- _Task objective_: Make an exact copy of the records that follow, with each picture omitted.

===== Records =====

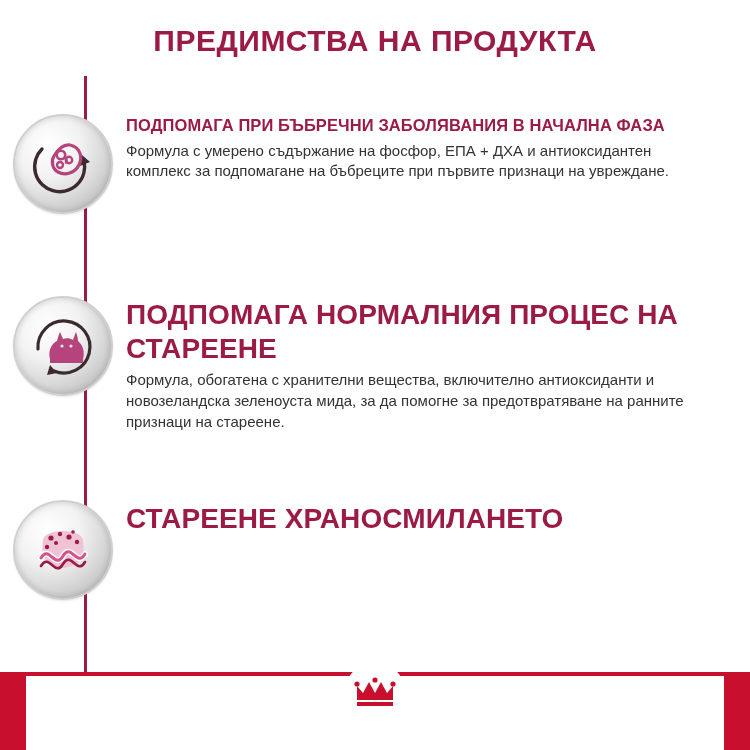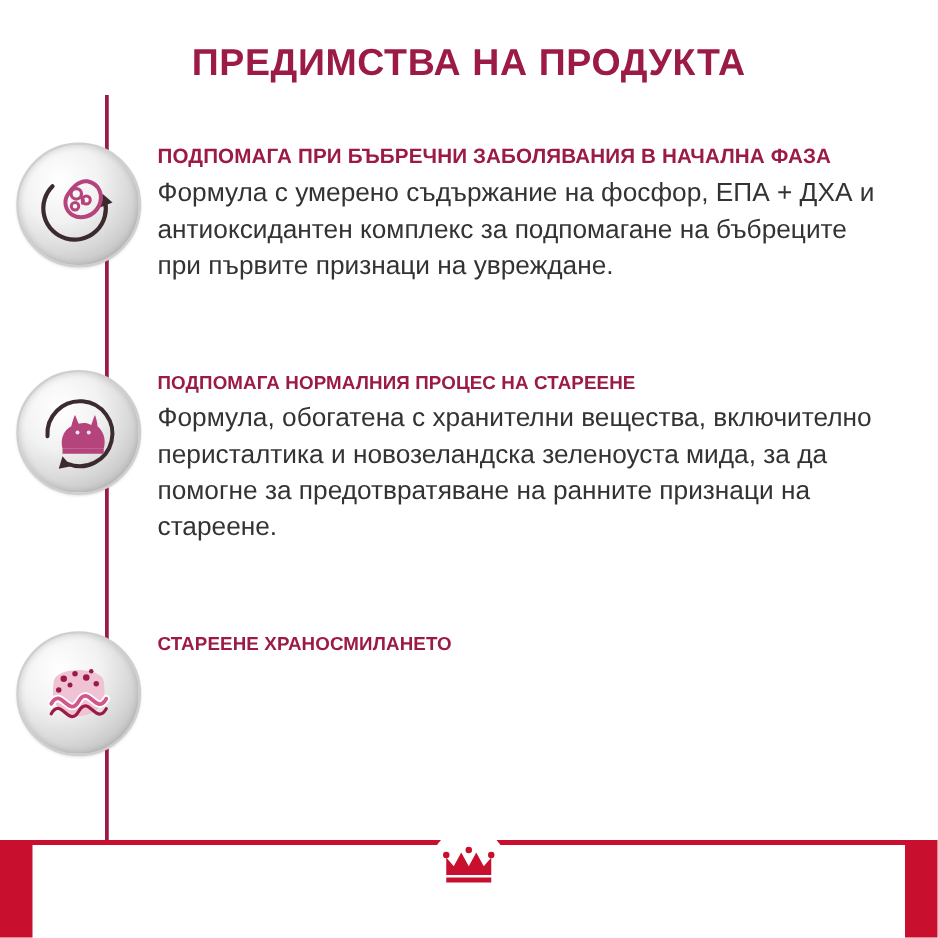"ПРЕДИМСТВА НА ПРОДУКТА" .title { padding-top: 34px -> 24px }
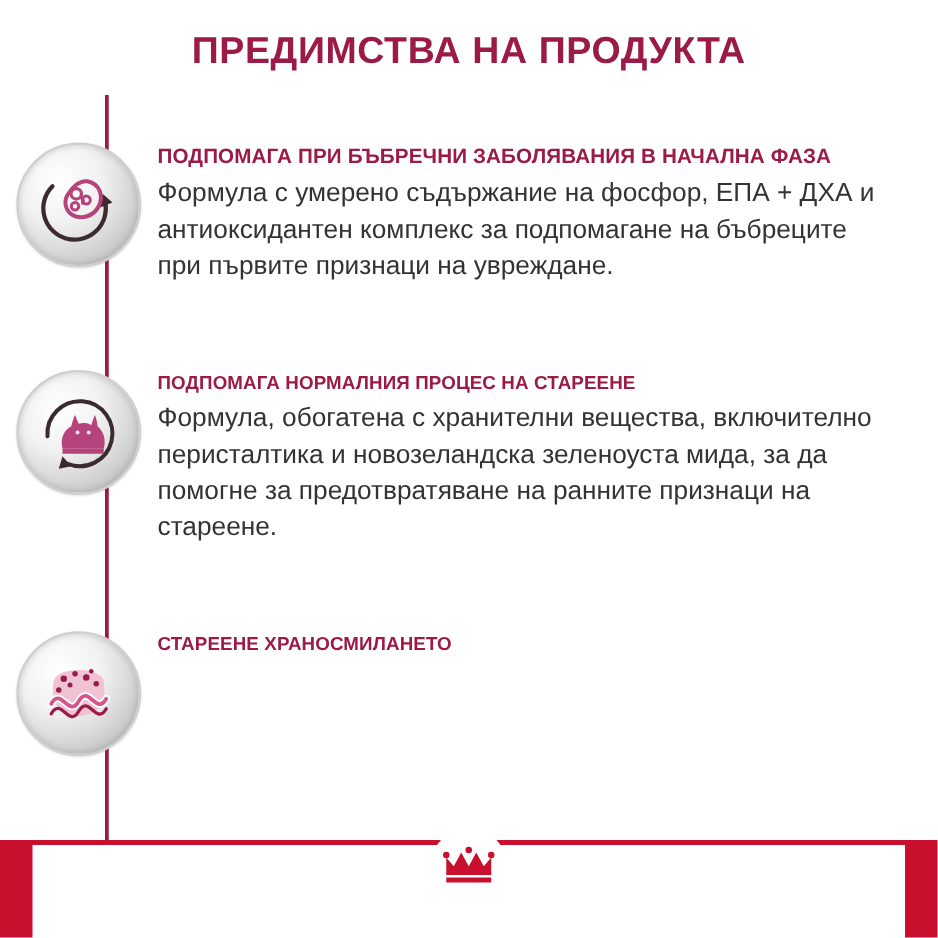"Формула с умерено съдържание на" .benefit-body { font-size: 21px -> 15px }
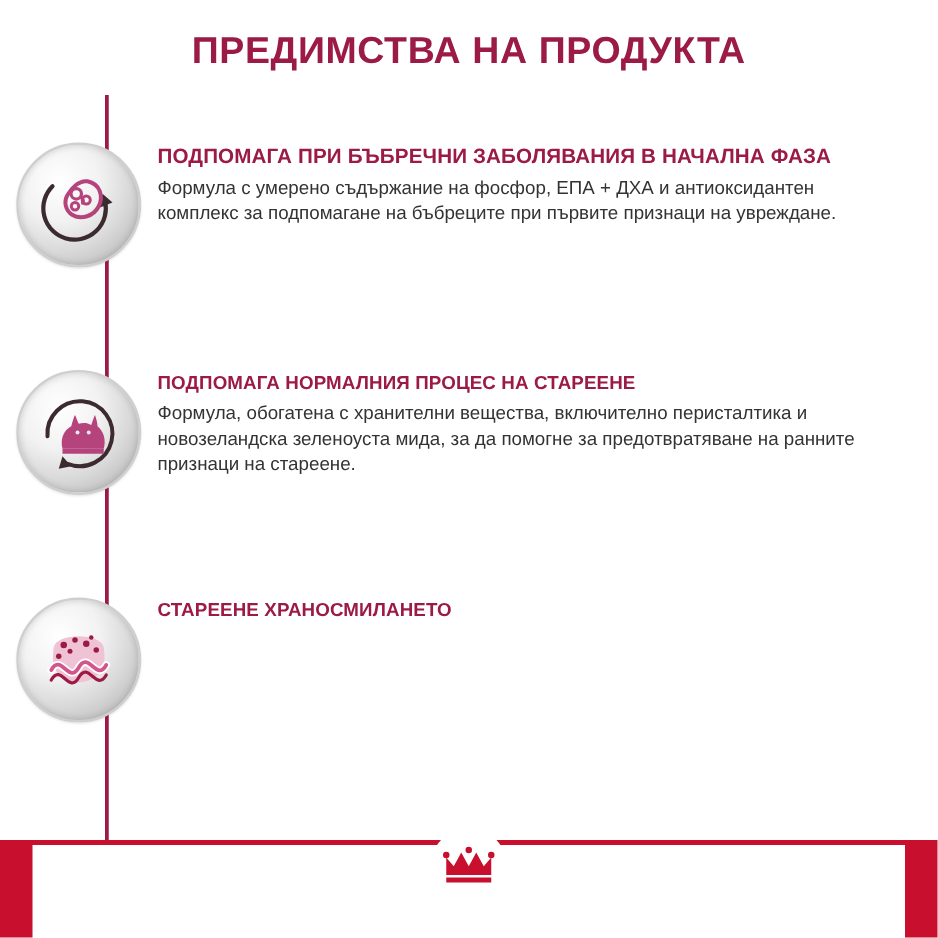"ПОДПОМАГА НОРМАЛНИЯ ПРОЦЕС НА СТАРЕЕНЕ" .benefit-title.big { font-size: 15px -> 28px }
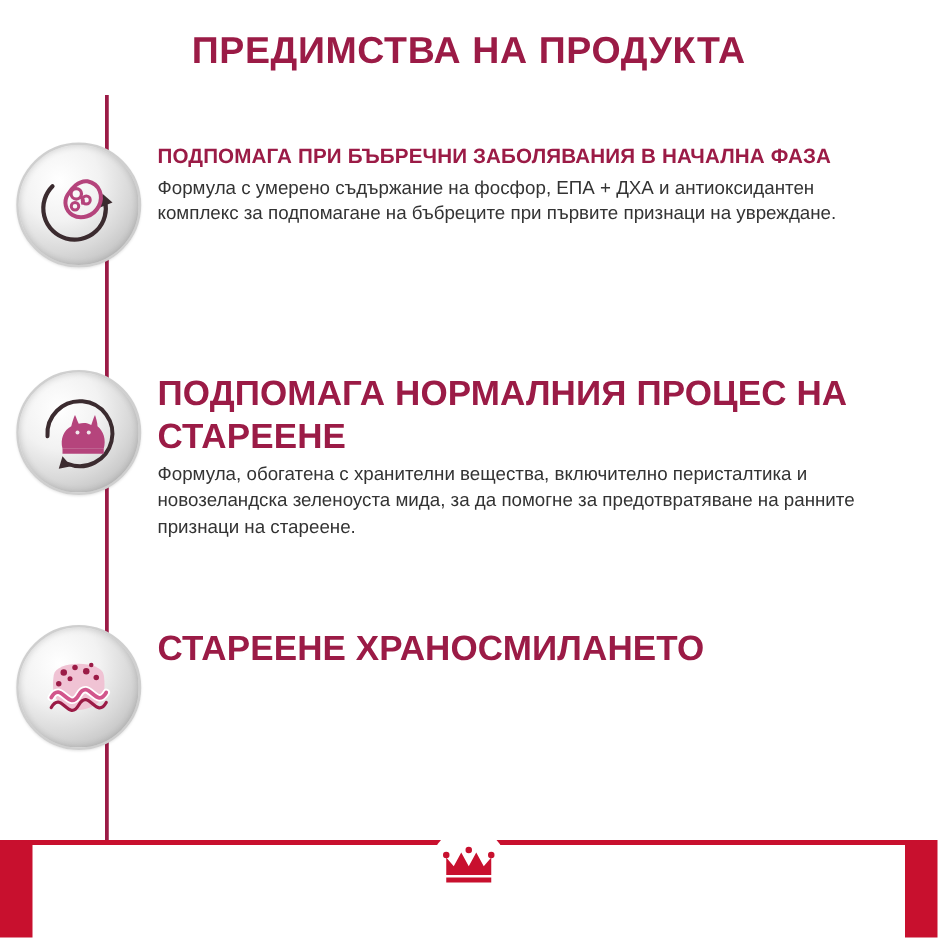"Формула, обогатена с хранителни" div.benefit-body { text: перисталтика -> антиоксиданти }
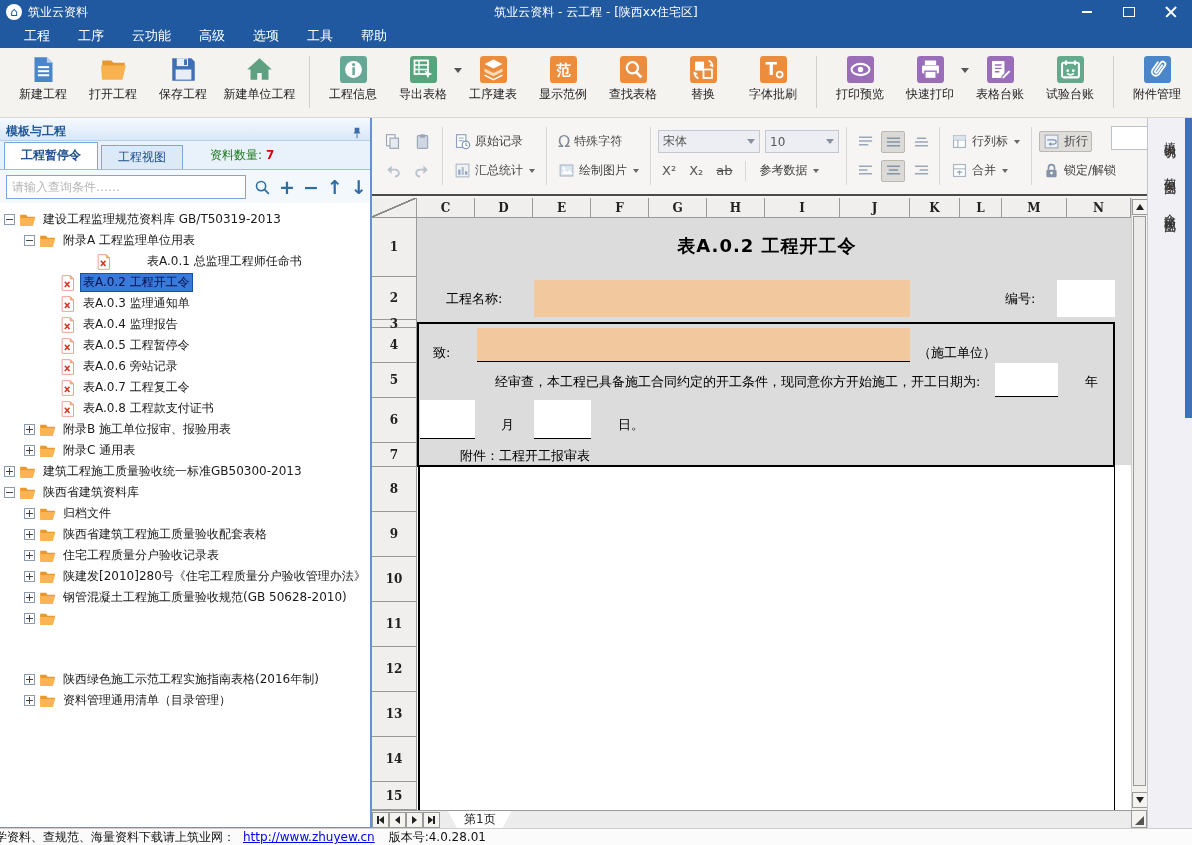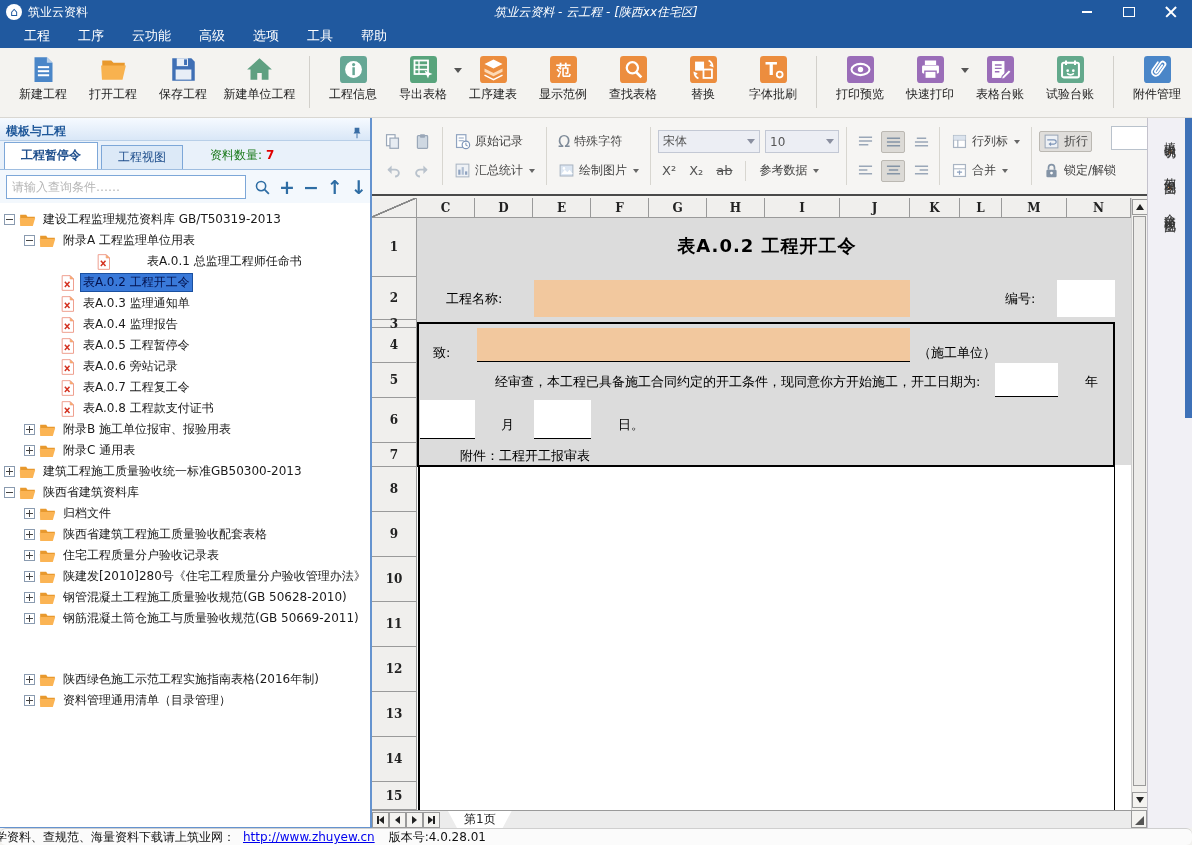"筑业云资料 - 云工程 - [陕西xx住宅区]" .titlecenter { font-style: italic -> none }
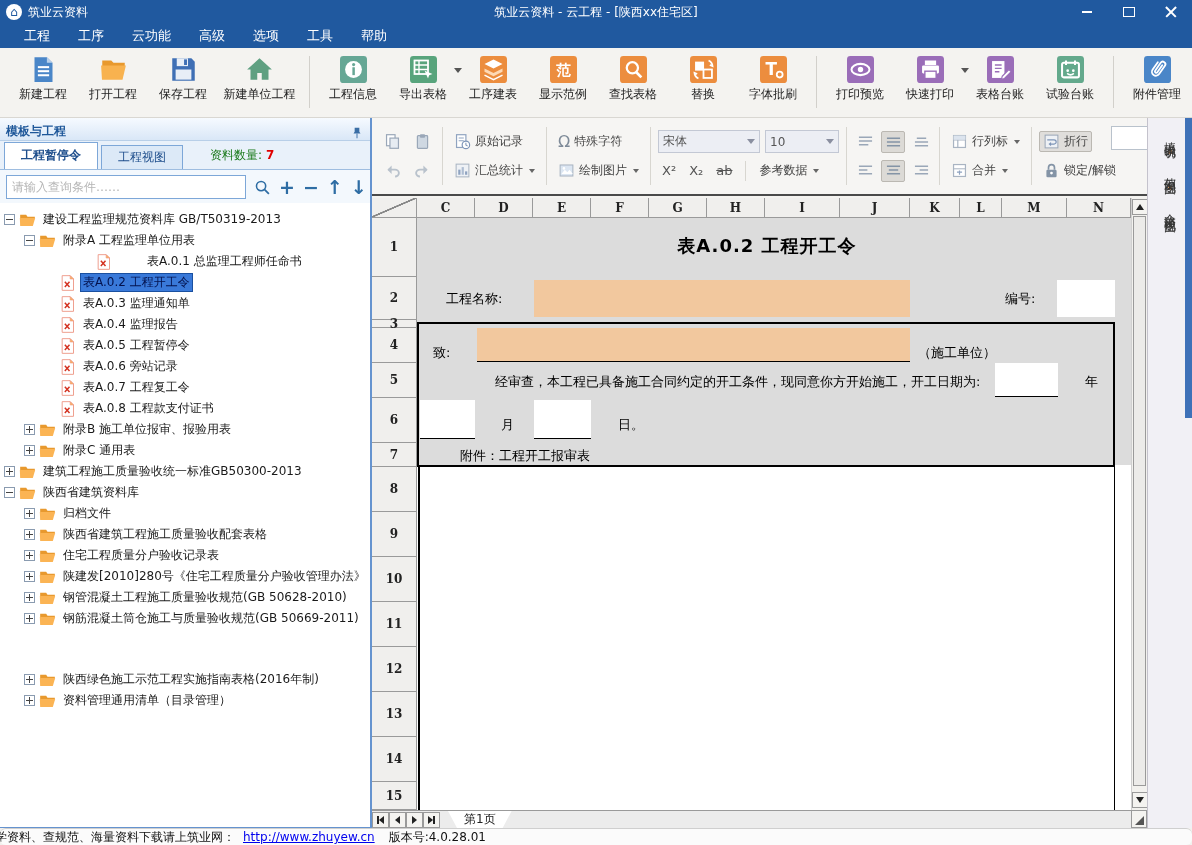"钢筋混凝土筒仓施工与质量验收规范(GB 50669-2011)" span.tlabel2 { html: <span>钢筋混凝土筒仓施工与质量验收规范(GB 50669-2011)</span> -> none }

=====

- _Task output_:
"ПРЕДИМСТВА НА ПРОДУКТА" .title { padding-top: 34px -> 24px }
"Формула с умерено съдържание на" .benefit-body { font-size: 21px -> 15px }
"ПОДПОМАГА НОРМАЛНИЯ ПРОЦЕС НА СТАРЕЕНЕ" .benefit-title.big { font-size: 15px -> 28px }
"Формула, обогатена с хранителни" div.benefit-body { text: перисталтика -> антиоксиданти }
"筑业云资料 - 云工程 - [陕西xx住宅区]" .titlecenter { font-style: italic -> none }
"钢筋混凝土筒仓施工与质量验收规范(GB 50669-2011)" span.tlabel2 { html: <span>钢筋混凝土筒仓施工与质量验收规范(GB 50669-2011)</span> -> none }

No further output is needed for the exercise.